I have him with just the human ears in right now because I don't want to risk breaking the long elf ears. The wig protects the human ears well.
Next I need to pull out the other doll and eye and wig him and see what I feel. I think I could definitely see this guy in my long term crew even if I don't know who he would be yet. I'll have to discuss with Logan and his wife what sort of trade we could work out exactly.
Thursday, September 8, 2016
I lay down to sleep/rest, plugged my phone in to charge, rolled over.. and suddenly I was WIRED. Aggravated, I got up, turned the light back on, and grabbed my knitting.
I finished a the hat for Logan's Pan yesterday and cast on a sweater for Yo-SD. I'm about four rows past where the sleeves split off (raglan pattern) and I've set it aside so I don't make any serious fatigue mistakes.
Have I posted any of the knitting I've done recently? I don't think that I have. Since I made Owen's sweater in July 2015, I haven't really been able to knit because I was so sick. Since I got to Texas late June of this year, I have made a stuffed cat, two sweaters, and the hat for Logan's doll Pan.
First I made Beans the Cat, which I named Bohne die Katze, which if my German isn't too rusty should translate to "Beans the Cat" because I was either going to do it in German or Spanish, and I think Osaka beat me to it with naming one Frijoles del Gato. I may also make a black or brown one named Frijoles del Gato, but it will be smaller than the first one I made.
I'm not fluent in German or Spanish, truly, but I know enough that I can do silly stuff like that. I named my last cat Decke Ventilator Von Souffle, which if I recall correctly was "ceiling fan" in German with Von Souffle tacked on the end, because I was a goofball. I loved that cat.
Anyway knitted stuff. First we have Beans:
Then I made Toby a sweater of his own in a soft acrylic which has hints of tan and pink:
Then feeling confident I made another sweater from the same pattern from different tidbits that were all gifts from friends.
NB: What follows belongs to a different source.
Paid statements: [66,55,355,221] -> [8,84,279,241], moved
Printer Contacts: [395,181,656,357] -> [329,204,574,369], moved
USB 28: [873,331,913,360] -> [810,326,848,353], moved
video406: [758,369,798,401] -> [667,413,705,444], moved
I called the project the Friendship Sweater:
And last for now, is the hat intended for Pan, modeled by October:
In addition to late night knitting I've also been organizing playlists for my mp3 player and putting music back on my laptop that was accidentally deleted, from the mp3 players. I made a new playlist for when I'm just hanging out at the house.
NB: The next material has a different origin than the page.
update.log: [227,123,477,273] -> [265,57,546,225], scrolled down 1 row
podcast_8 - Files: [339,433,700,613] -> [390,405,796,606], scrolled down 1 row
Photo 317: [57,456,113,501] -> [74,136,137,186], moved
Going back to my migraine medicine, I think that my backup medication (Maxalt) is aggravating my insomnia. I will bring it up with my doctor when I see him later this month and see if instead of alternating the two as needed migraine medications, I can just get more of the Imitrex. Doctors seem to be really stingy with migraine medication which baffles me because it doesn't get you high, and honestly it makes me feel like crap, just less like crap than I do when I actively have a brain-screaming migraine. It's probably a legislative thing but it's frustrating all the same. I would prefer not to even risk repeating the 9 month migraine and right now I'm still fighting out of the two week-ish one.
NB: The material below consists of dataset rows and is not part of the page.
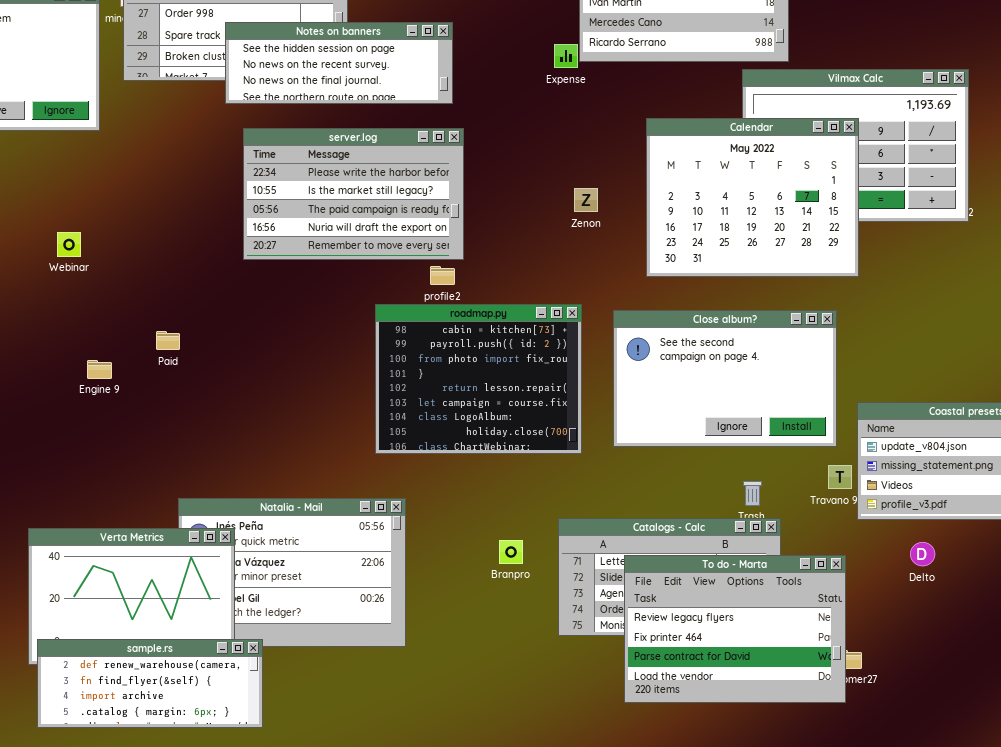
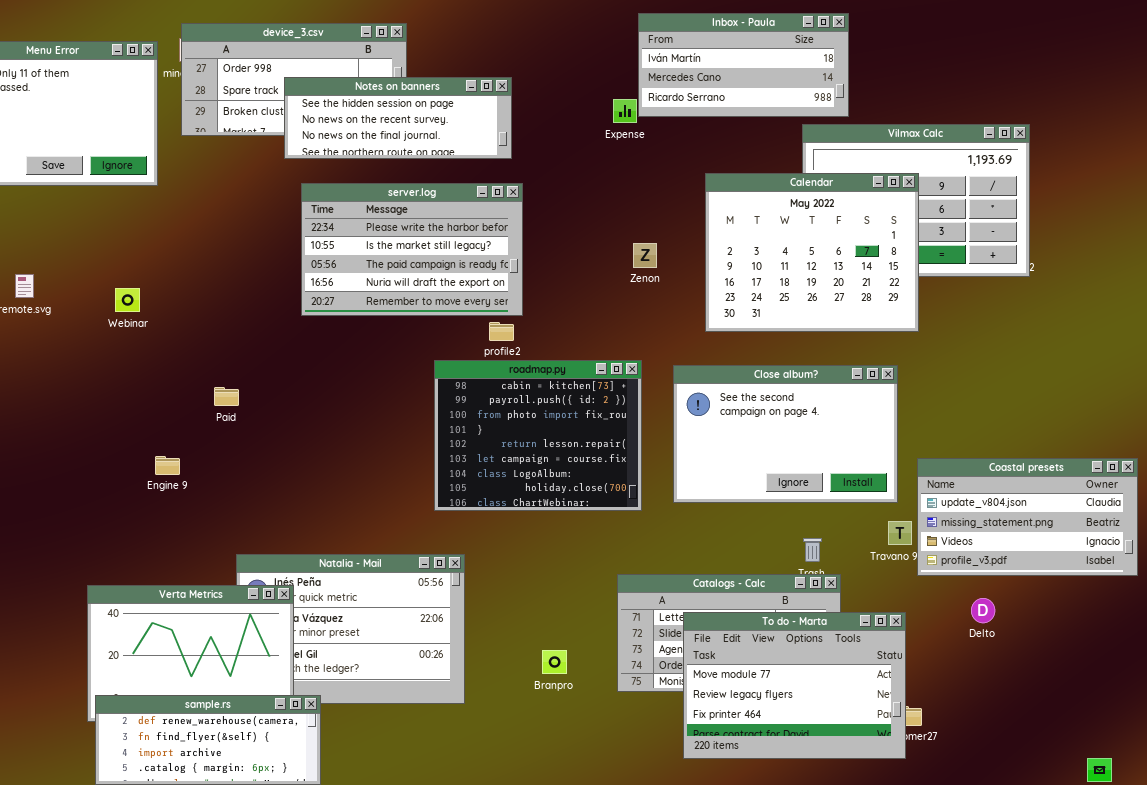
Engine 9: [87,360,112,379] -> [155,456,180,475], moved
Branpro: [499,540,523,564] -> [542,650,567,674], moved
To do - Marta: [624,555,846,703] -> [683,612,906,759], scrolled up 1 row

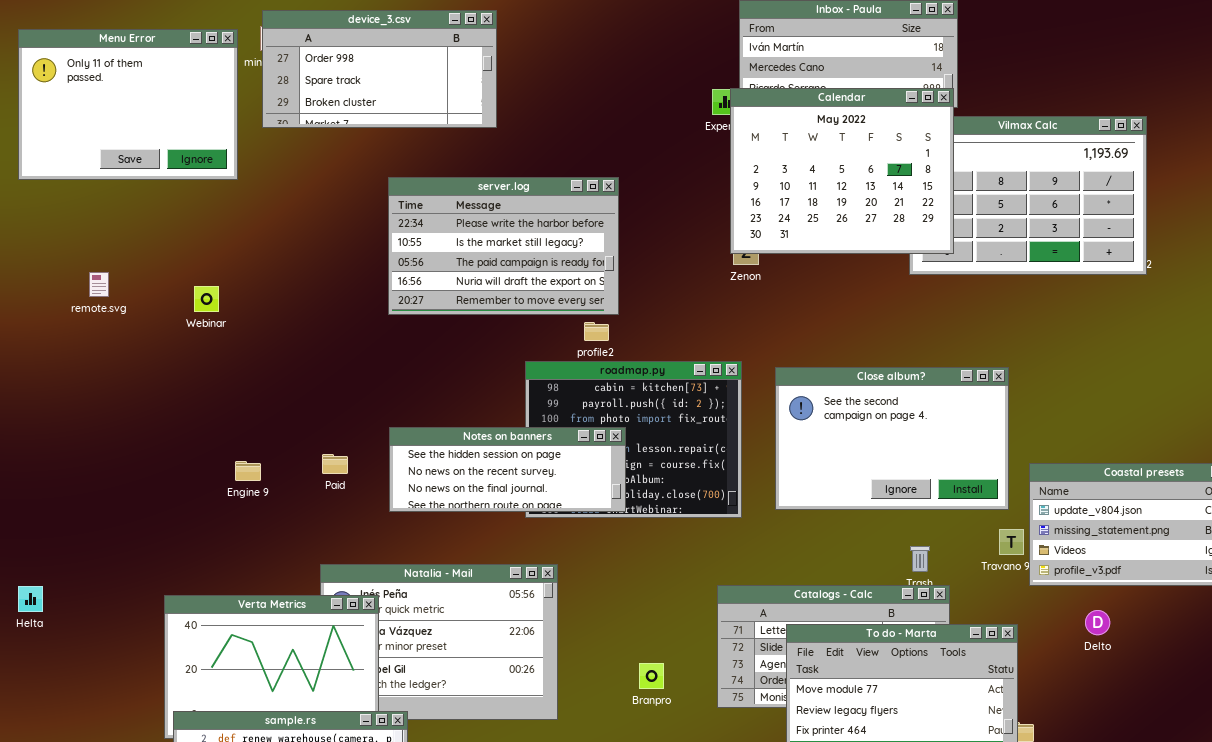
Notes on banners: [284,77,512,159] -> [389,427,626,512], moved
Calendar: [705,173,919,332] -> [730,88,954,254], moved
Paid: [214,387,239,406] -> [322,454,348,474], moved

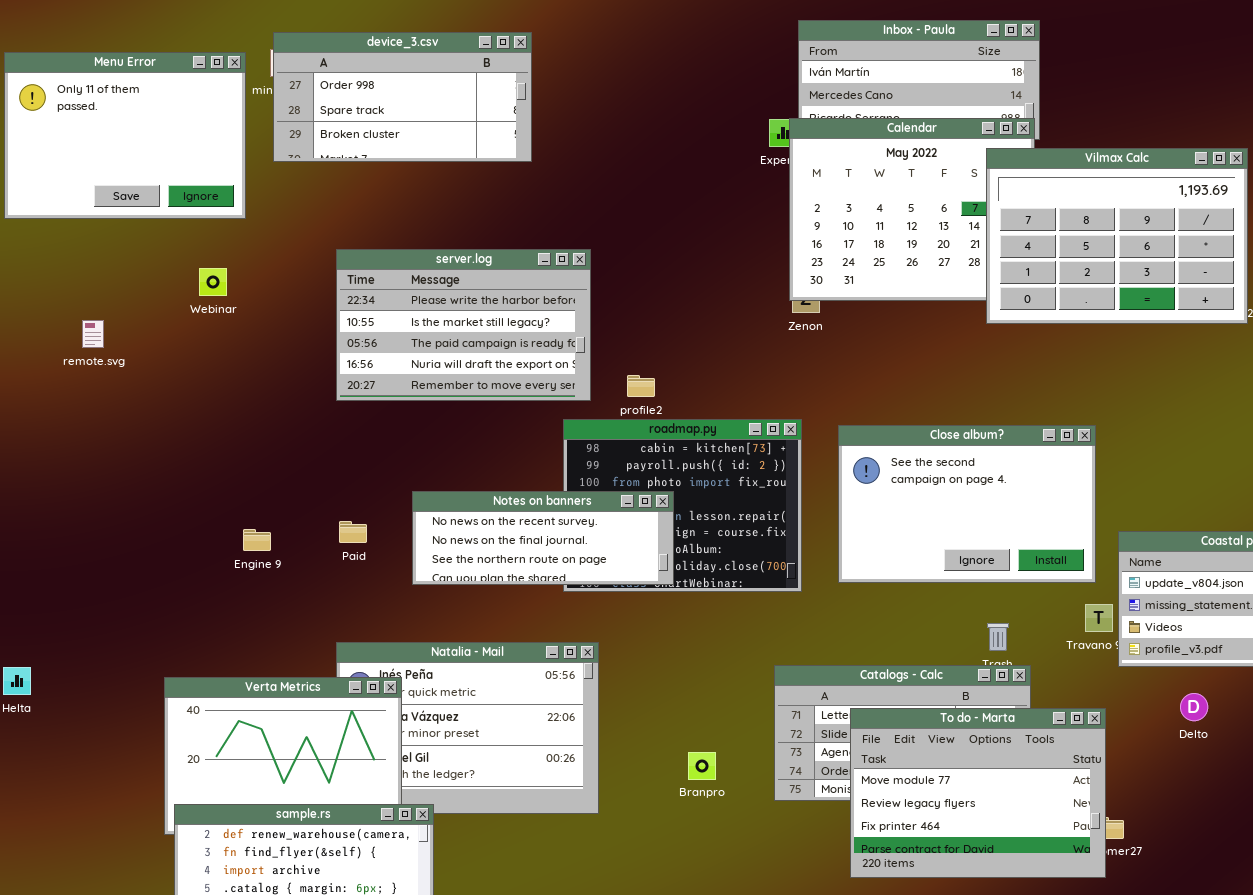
Vilmax Calc: [909,116,1147,275] -> [986,148,1248,324], raised
server.log: [388,177,619,315] -> [336,249,591,401], moved
Webinar: [194,286,219,312] -> [199,268,227,296], moved
Notes on banners: [389,427,626,512] -> [412,491,674,585], scrolled down 1 row

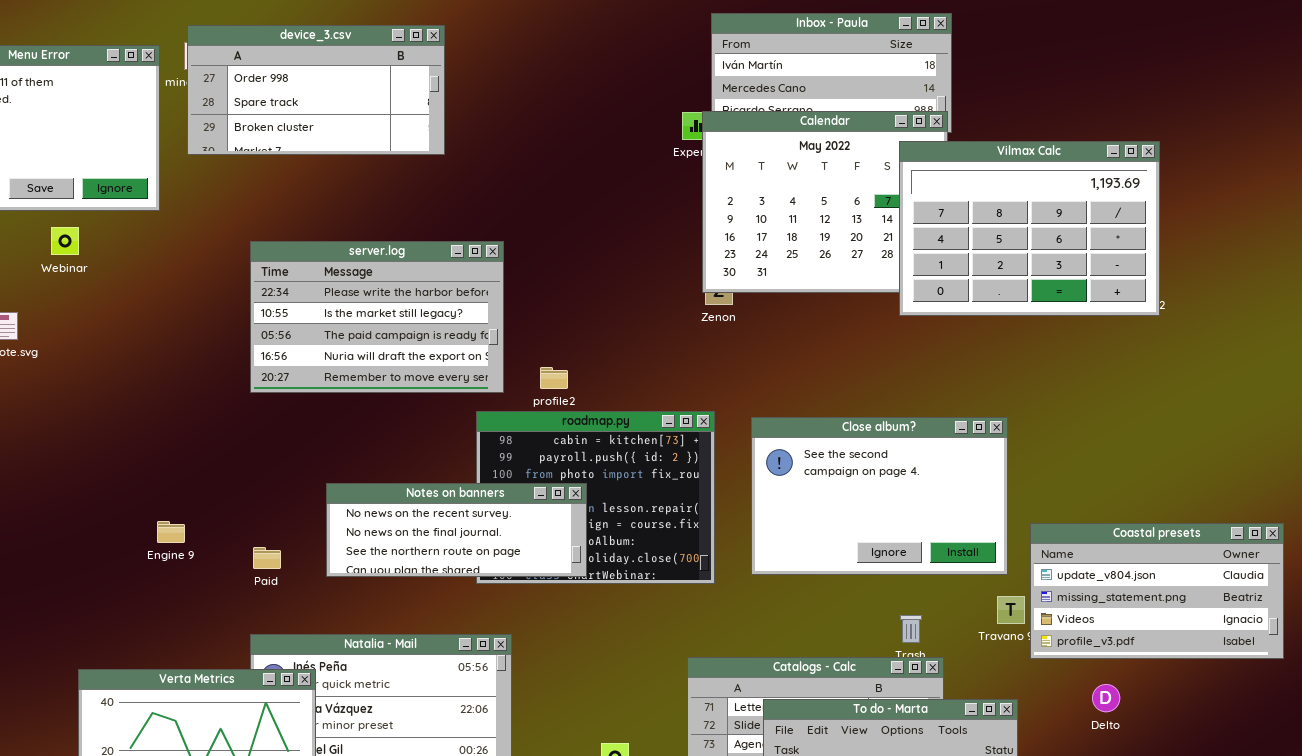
Webinar: [199,268,227,296] -> [51,227,79,255], moved
Paid: [339,521,367,543] -> [253,547,281,569], moved

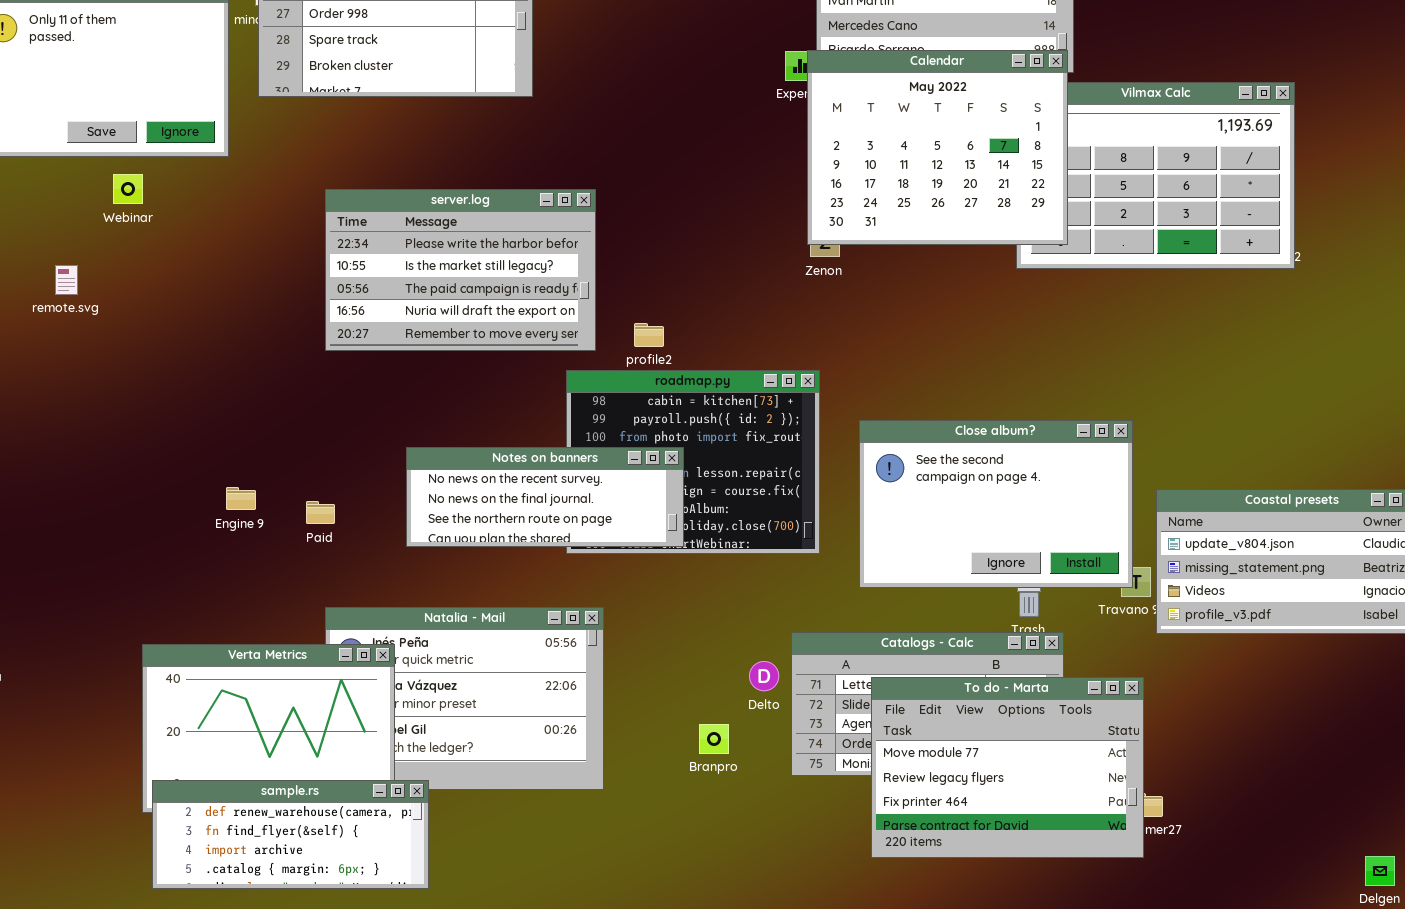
Calendar: [702,111,948,293] -> [807,50,1068,245], raised
Close album?: [751,417,1008,575] -> [859,420,1133,588], moved
Paid: [253,547,281,569] -> [306,501,335,524], moved
Delto: [1092,684,1120,712] -> [749,661,779,691], moved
Random thoughts. I'm going to try to sleep.. again I think.
- I'm Rory or Rorek in most places. I design, sew, and craft, primarily for my Asian Ball-Jointed Dolls. I also dabble in interior design, but I'm a little out of practice.
I post about the things I enjoy, which are sewing, photographing my dolls, designing new outfits, knitting, which I started in September of 2008, thanks to my Mom, and occasionally drawing, or painting.
I also post about Life Events and how they affect me and those that I love.
Currently I am living in DFW, Texas in the USA and working towards a degree in Theology.